"""

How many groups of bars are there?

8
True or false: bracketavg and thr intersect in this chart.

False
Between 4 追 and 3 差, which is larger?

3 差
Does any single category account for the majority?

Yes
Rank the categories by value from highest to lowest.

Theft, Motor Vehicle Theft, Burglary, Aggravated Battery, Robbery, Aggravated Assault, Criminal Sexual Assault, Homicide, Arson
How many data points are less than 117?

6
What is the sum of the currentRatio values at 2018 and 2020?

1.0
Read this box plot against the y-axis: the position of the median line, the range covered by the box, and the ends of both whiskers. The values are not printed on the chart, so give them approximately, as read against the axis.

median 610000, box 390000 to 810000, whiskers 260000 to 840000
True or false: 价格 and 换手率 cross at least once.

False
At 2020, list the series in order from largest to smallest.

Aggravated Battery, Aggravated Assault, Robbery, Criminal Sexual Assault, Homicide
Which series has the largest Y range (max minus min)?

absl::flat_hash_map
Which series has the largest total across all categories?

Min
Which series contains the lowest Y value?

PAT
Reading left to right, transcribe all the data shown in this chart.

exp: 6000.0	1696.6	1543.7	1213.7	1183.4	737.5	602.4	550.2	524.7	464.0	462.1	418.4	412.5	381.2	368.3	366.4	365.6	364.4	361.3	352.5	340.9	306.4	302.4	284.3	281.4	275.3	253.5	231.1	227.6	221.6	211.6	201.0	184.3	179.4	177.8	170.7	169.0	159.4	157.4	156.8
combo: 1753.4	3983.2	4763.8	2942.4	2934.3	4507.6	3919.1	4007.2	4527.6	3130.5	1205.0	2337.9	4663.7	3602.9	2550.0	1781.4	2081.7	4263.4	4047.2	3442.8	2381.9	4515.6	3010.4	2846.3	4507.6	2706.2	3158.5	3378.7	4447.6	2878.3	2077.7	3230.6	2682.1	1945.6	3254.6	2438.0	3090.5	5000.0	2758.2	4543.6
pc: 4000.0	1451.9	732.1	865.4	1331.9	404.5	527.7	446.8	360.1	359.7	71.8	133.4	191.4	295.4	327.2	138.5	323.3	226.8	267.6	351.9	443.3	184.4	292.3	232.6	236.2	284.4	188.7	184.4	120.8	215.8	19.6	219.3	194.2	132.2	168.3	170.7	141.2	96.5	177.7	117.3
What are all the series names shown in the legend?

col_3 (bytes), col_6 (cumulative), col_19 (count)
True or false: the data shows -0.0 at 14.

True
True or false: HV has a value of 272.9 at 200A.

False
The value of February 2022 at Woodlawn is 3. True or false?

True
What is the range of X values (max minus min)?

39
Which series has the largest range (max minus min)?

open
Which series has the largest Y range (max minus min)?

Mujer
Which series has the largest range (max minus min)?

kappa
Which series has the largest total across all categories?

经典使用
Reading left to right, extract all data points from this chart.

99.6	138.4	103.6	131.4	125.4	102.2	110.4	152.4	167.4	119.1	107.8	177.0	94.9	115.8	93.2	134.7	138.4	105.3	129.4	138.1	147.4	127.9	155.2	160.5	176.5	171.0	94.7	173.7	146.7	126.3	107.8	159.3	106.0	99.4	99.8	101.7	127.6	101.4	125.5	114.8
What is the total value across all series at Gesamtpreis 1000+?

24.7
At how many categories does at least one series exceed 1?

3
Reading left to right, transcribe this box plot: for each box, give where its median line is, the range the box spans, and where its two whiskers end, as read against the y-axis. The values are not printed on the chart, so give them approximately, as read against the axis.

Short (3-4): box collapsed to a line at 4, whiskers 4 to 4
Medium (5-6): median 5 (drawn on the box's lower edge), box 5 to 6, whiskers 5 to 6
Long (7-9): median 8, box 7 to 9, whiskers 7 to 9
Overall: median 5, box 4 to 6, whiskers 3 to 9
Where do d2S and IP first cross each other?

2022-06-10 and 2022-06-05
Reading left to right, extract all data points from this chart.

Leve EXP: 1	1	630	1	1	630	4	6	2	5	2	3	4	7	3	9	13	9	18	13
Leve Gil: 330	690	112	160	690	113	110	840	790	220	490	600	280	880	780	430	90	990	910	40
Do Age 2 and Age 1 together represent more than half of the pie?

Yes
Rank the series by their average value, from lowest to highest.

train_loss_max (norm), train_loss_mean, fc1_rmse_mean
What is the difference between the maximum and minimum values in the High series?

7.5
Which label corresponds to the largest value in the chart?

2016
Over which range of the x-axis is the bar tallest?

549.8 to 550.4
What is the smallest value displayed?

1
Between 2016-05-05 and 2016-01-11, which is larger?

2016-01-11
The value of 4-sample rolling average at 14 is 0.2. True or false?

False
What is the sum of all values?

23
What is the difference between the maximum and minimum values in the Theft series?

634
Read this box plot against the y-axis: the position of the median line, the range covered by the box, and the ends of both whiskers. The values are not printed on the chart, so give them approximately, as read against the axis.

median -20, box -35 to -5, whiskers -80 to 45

"""

Can you reproduce the listing word for word, from its very first line through the line containing "At 2020, list", with both of those lines included?

• [Response area]:
How many groups of bars are there?

8
True or false: bracketavg and thr intersect in this chart.

False
Between 4 追 and 3 差, which is larger?

3 差
Does any single category account for the majority?

Yes
Rank the categories by value from highest to lowest.

Theft, Motor Vehicle Theft, Burglary, Aggravated Battery, Robbery, Aggravated Assault, Criminal Sexual Assault, Homicide, Arson
How many data points are less than 117?

6
What is the sum of the currentRatio values at 2018 and 2020?

1.0
Read this box plot against the y-axis: the position of the median line, the range covered by the box, and the ends of both whiskers. The values are not printed on the chart, so give them approximately, as read against the axis.

median 610000, box 390000 to 810000, whiskers 260000 to 840000
True or false: 价格 and 换手率 cross at least once.

False
At 2020, list the series in order from largest to smallest.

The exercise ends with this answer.